Find the line that contains "left ear: (359, 106)". Restate it and each following line exactly, through the end of the records.

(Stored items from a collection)

= = = =

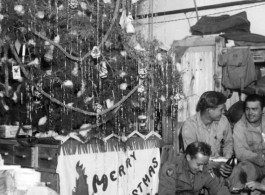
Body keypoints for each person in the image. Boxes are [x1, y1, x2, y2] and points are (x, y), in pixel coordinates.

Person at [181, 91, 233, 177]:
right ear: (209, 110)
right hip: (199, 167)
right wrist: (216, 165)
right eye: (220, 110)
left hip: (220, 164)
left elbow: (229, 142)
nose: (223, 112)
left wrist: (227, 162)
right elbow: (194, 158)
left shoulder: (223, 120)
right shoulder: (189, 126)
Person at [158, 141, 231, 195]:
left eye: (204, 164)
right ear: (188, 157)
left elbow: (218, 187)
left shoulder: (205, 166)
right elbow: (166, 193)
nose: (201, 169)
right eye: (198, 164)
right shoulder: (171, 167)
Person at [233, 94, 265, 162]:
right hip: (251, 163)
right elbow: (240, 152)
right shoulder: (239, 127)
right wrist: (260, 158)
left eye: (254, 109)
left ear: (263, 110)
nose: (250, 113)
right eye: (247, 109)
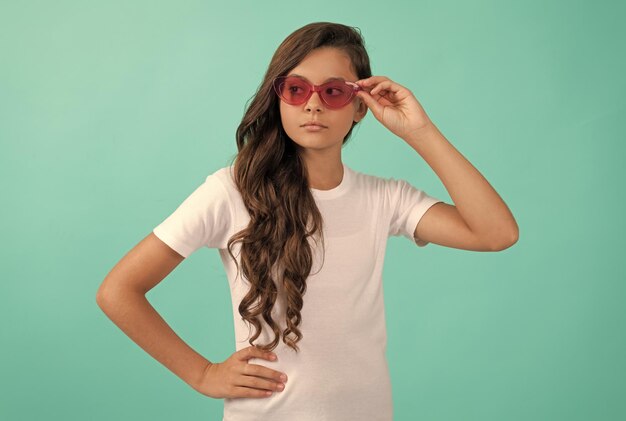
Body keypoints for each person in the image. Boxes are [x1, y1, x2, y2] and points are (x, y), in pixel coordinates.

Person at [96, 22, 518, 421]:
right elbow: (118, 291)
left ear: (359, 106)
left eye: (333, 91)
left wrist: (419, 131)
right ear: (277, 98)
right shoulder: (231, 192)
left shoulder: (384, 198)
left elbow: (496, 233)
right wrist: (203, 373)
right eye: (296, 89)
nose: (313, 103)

= = = =

## Written solution
left ear: (359, 106)
left eye: (333, 91)
left wrist: (419, 131)
right ear: (277, 98)
right shoulder: (231, 192)
left shoulder: (384, 198)
left elbow: (496, 233)
right wrist: (203, 373)
right eye: (296, 89)
nose: (313, 103)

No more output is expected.